Filters are mainly divided into active filters and passive filters. Due to the limitation of amplifier bandwidth and gain, active filters are mainly used in low-frequency filter design; high-frequency filters mainly use passive filters. Passive filters are mainly divided into Butterworth filter, Chebyshev filter and ellipse filter. Select Elliptic Filter in .
According to the requirements of the system index, a 170 MHz elliptical low-pass filter is added after the DDS device, and simulated by the GENESYS software, the results are shown in Figure 4.
3.3 Digital Gain Adjustable Amplifier
Digitally controlled gain, broadband amplifier MAX2055. The device is composed of impedance matching network, digital attenuator and amplifying unit. Its frequency range is 30 ~ 300 MHz, -3 ~ 20 dB gain is adjustable, and it is suitable for 50 Ω network. The gain can be adjusted through the B0~B4 digital control signals.
The controller mainly realizes the communication with the computer, and controls the frequency and amplitude of the sine wave generator and the digital gain of the amplifier. Using RS232 to communicate with the computer, it is convenient to set and read the current frequency value and control the output power. Choose 80C51 microcontroller P89LV51RD2, this device includes 64 KB Flash and 1 KB RAM, also includes SPI, UART interface and abundant I/ O port line. Support ISP (on-line programming), and can easily program through the serial port. Figure 5 is a functional block diagram of the controller in the entire system.
3.5 Power supply part
The power supply section supplies power to the digital power supply and analog power supply of each device.

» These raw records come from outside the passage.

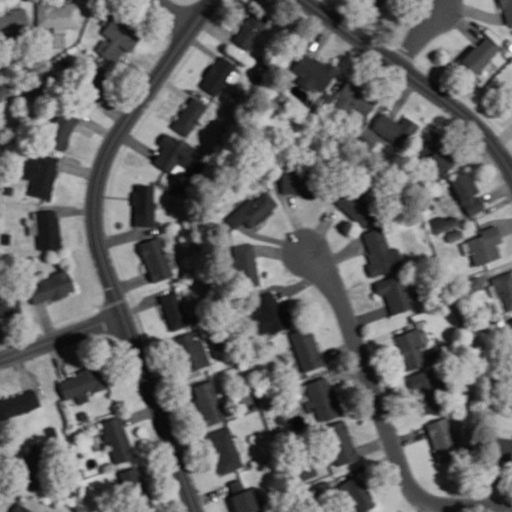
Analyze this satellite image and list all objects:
building: (376, 2)
building: (505, 10)
road: (174, 12)
building: (57, 14)
building: (13, 21)
building: (249, 29)
road: (421, 32)
building: (115, 40)
building: (478, 54)
building: (312, 71)
building: (218, 75)
road: (414, 77)
building: (2, 88)
building: (511, 90)
building: (347, 100)
building: (189, 115)
building: (61, 128)
building: (394, 128)
building: (173, 154)
building: (40, 174)
building: (293, 182)
building: (466, 193)
building: (142, 204)
building: (251, 210)
building: (441, 223)
building: (45, 229)
building: (482, 245)
road: (99, 247)
building: (379, 252)
building: (154, 259)
building: (243, 264)
building: (472, 284)
building: (49, 285)
building: (502, 287)
building: (392, 293)
building: (9, 303)
building: (172, 310)
building: (268, 314)
building: (508, 330)
road: (61, 338)
building: (304, 348)
building: (411, 348)
building: (191, 351)
building: (82, 383)
building: (424, 391)
building: (320, 399)
building: (207, 402)
building: (18, 403)
road: (382, 417)
building: (115, 439)
building: (442, 439)
building: (337, 442)
building: (223, 449)
building: (502, 450)
building: (30, 468)
building: (305, 470)
building: (134, 488)
building: (357, 493)
building: (240, 496)
building: (19, 508)
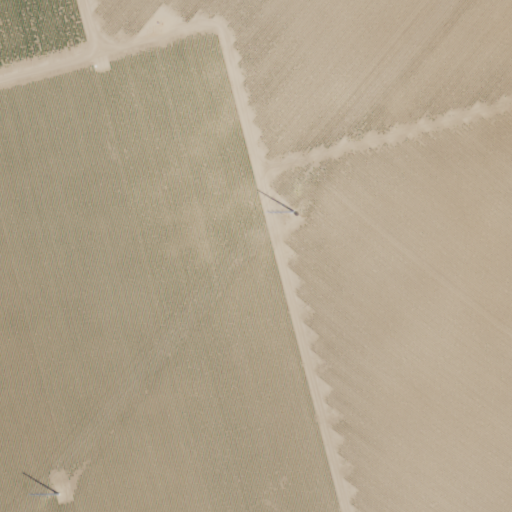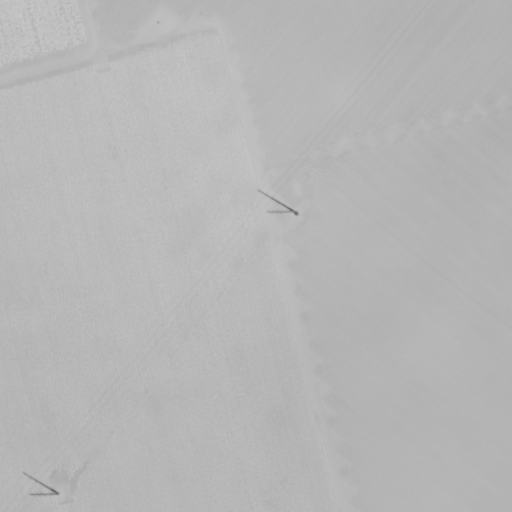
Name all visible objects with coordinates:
power tower: (284, 218)
power tower: (63, 486)
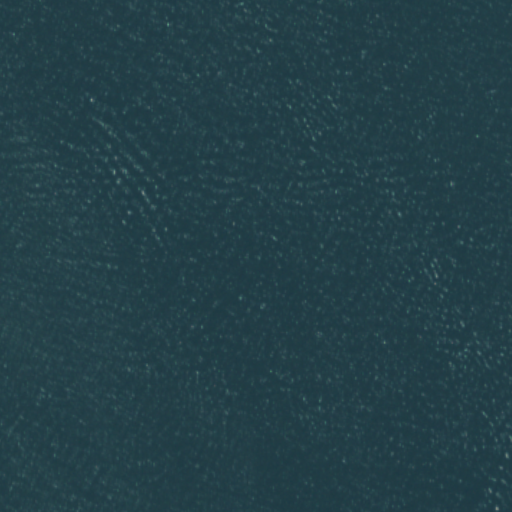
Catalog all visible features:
river: (217, 256)
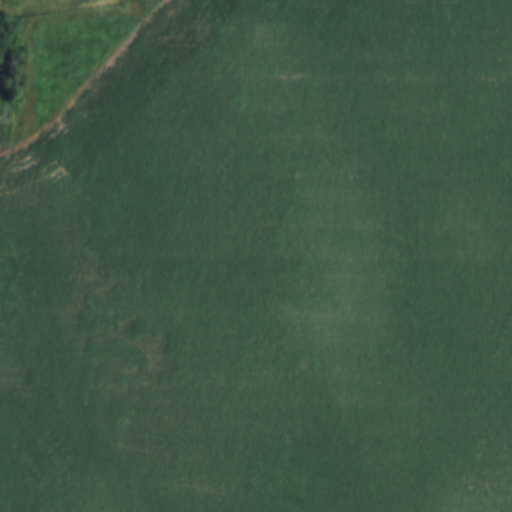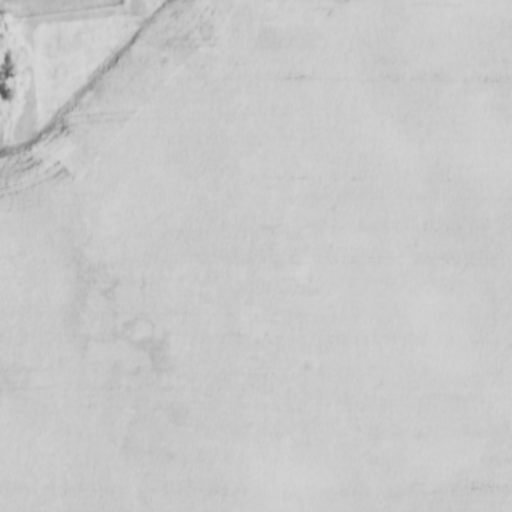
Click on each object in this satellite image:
building: (70, 67)
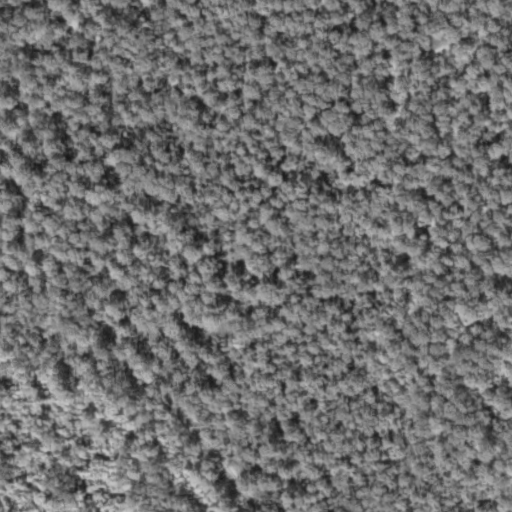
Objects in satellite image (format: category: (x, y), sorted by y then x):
road: (264, 132)
road: (116, 337)
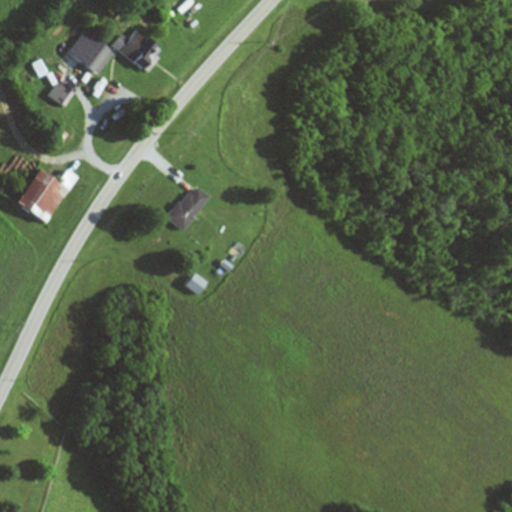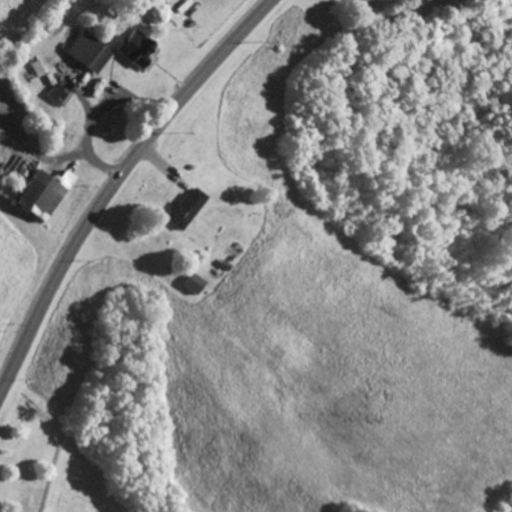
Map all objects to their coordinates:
building: (161, 2)
building: (137, 48)
building: (96, 56)
road: (115, 184)
building: (46, 192)
building: (189, 207)
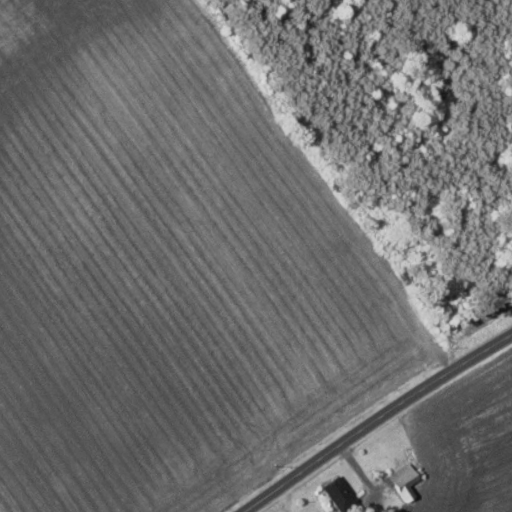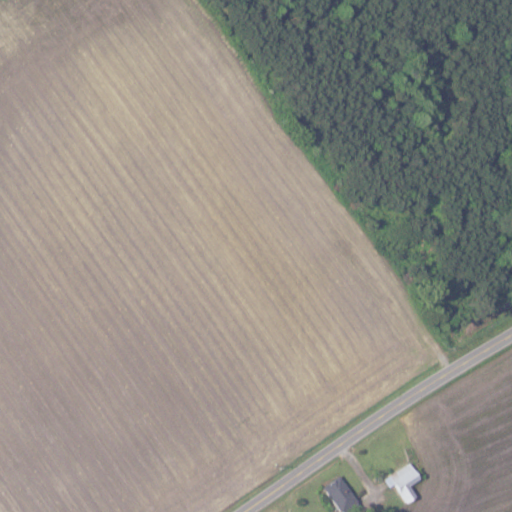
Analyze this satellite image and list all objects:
road: (382, 424)
building: (402, 482)
building: (338, 496)
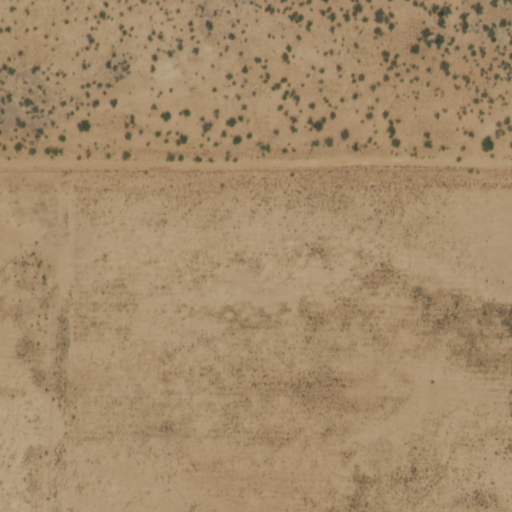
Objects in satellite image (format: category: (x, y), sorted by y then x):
road: (254, 278)
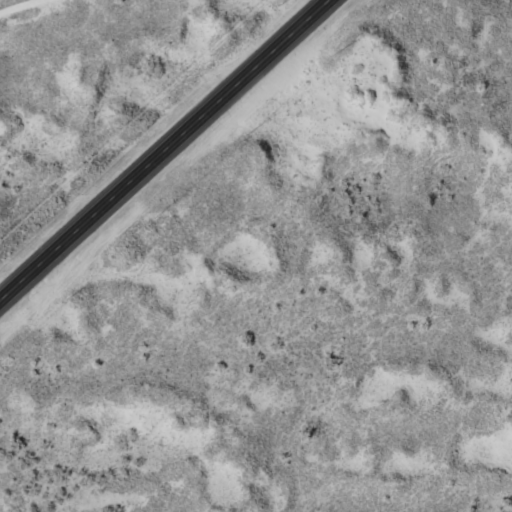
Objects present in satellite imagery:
road: (21, 5)
road: (165, 151)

4 System Testing and Analysis
After completing the system design and production and debugging, the performance test of the RF signal output was carried out. The measuring instrument model is Anistu MS2034A, its spectral resolution RBW is 10 Hz, and the frequency span is 200 kHz. The frequency of the external quartz crystal oscillator connected to the DDS is 25 MHz (accuracy is 10 ppm), the PLL is 14, the system clock is 350 MHz, and the digital programmable amplifier gain is 18 dB. (Note: The absolute amplitude accuracy power level of the instrument (≥-50 dBm, ≤-35 dB input attenuation, pre-off, 10℃～55℃): 100kHz～≤10 MHz, ±1.5 dB; >10 MHz～ 4 GHz, ±1.25 dB) Table 1 is the actual measured frequency value and power value corresponding to each set frequency point.
It can be seen from Table 1 that:
(1) Signal power characteristics With the increase of the output signal frequency, the signal power decreases. The general trend is consistent with the sinc function. Considering the high-frequency attenuation of amplifiers and transformers and the influence of high-frequency characteristics of discrete components, it can be seen that the measured values basically conform to the law.

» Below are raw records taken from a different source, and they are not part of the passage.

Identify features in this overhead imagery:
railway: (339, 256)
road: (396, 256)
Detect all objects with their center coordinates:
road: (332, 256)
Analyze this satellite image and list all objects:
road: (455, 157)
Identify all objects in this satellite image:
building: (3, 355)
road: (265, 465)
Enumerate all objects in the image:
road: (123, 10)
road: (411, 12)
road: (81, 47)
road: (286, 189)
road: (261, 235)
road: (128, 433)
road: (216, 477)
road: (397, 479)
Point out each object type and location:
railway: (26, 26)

(2) Signal frequency stability The stability and precision of the output frequency are mainly determined by the stability and precision of the crystal oscillator. The system uses a passive quartz crystal oscillator with a frequency of 25 MHz (with an accuracy of 10 ppm), and the frequency stability of the corresponding output signal is f/25×10 ppm, the frequency stability is better than 50 ppm. The high-precision and high-stability clock reference source can be used to improve the output frequency accuracy and stability of the RF signal of the entire system.

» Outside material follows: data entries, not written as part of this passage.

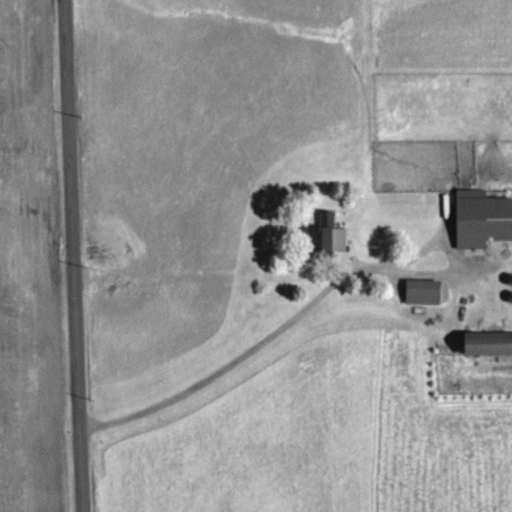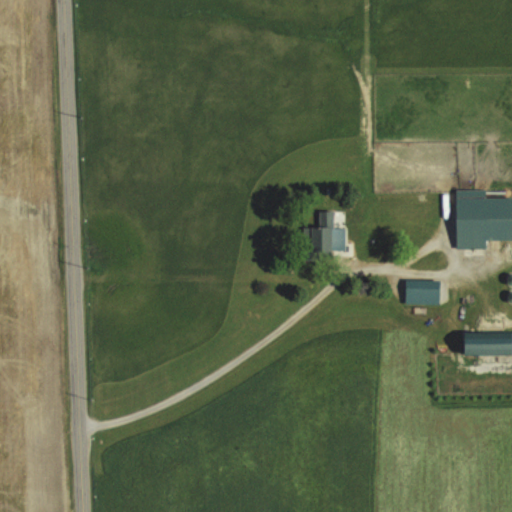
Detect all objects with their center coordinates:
building: (481, 217)
building: (327, 232)
road: (68, 256)
building: (488, 341)
road: (254, 349)
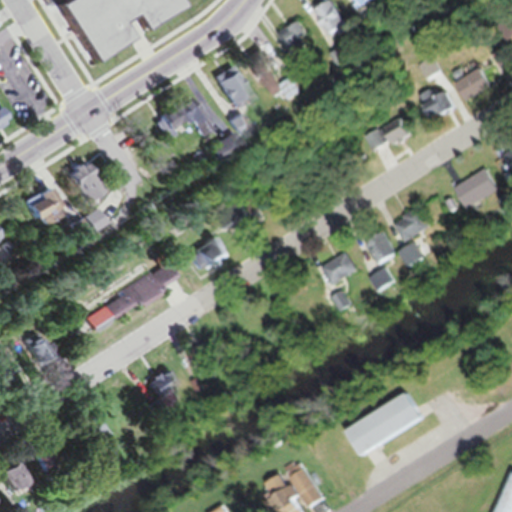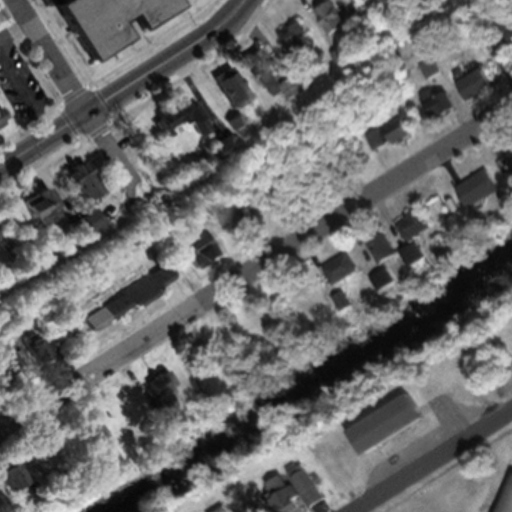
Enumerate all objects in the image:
road: (20, 2)
building: (358, 5)
building: (119, 21)
building: (101, 23)
building: (323, 25)
road: (13, 30)
building: (286, 43)
road: (48, 55)
building: (255, 79)
road: (127, 84)
building: (469, 91)
building: (224, 95)
building: (432, 110)
building: (173, 124)
building: (228, 129)
building: (384, 140)
building: (507, 166)
building: (74, 190)
building: (473, 195)
building: (26, 211)
building: (78, 227)
building: (423, 231)
building: (377, 257)
building: (202, 262)
road: (256, 268)
building: (124, 304)
building: (33, 356)
road: (394, 374)
building: (153, 397)
building: (380, 431)
building: (85, 442)
road: (449, 455)
building: (300, 491)
building: (505, 499)
road: (374, 503)
building: (279, 505)
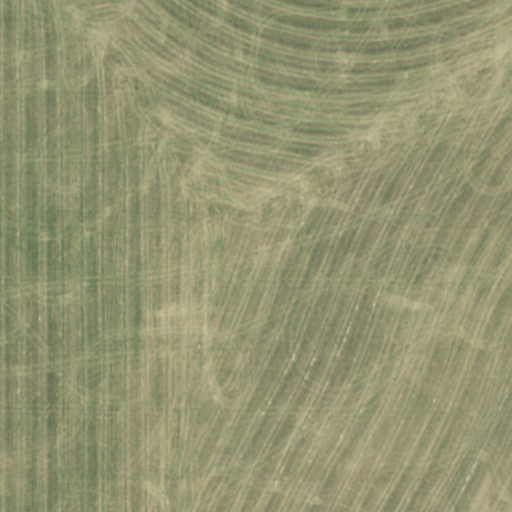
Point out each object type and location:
crop: (256, 256)
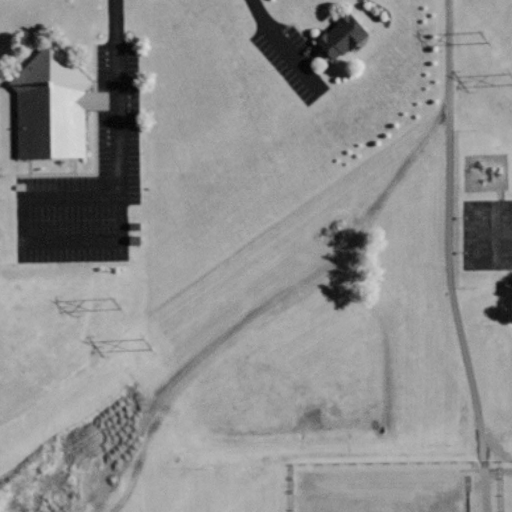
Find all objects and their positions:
building: (341, 35)
power tower: (483, 37)
building: (337, 38)
road: (283, 48)
parking lot: (286, 54)
building: (50, 106)
building: (55, 106)
parking lot: (89, 173)
road: (121, 239)
road: (447, 257)
power tower: (115, 304)
road: (263, 306)
power tower: (147, 345)
road: (380, 465)
park: (229, 489)
road: (101, 495)
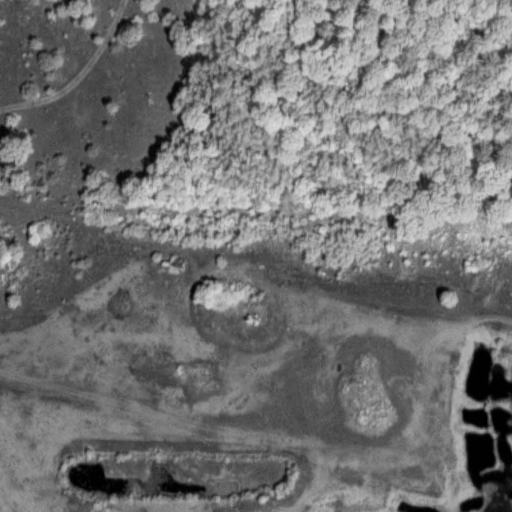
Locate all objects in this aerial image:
road: (445, 391)
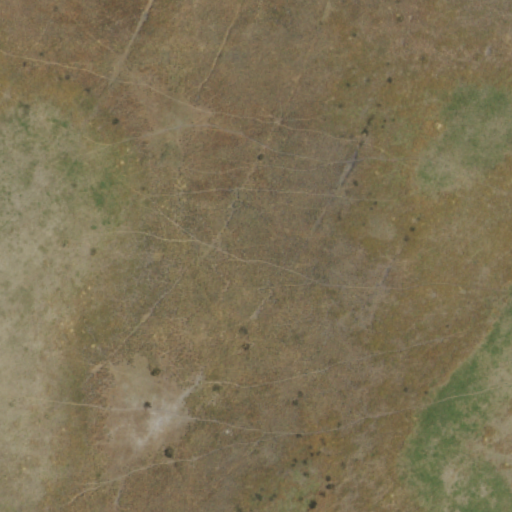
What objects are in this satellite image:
crop: (256, 256)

(3) The signal bandwidth is measured by Anistu MS2034, the spectral resolution RBW is 10 Hz, and the frequency span is 200 kHz. It can be found from the signal spectrogram that the signal output frequency is about several Hz.
A radio frequency sine wave signal generator based on DDS device AD9951 is designed. Through the design, manufacture and debugging, the experimental results are good. After analysis, suggestions for improvement are put forward. The system has reference value for the design of high-performance RF signal generator.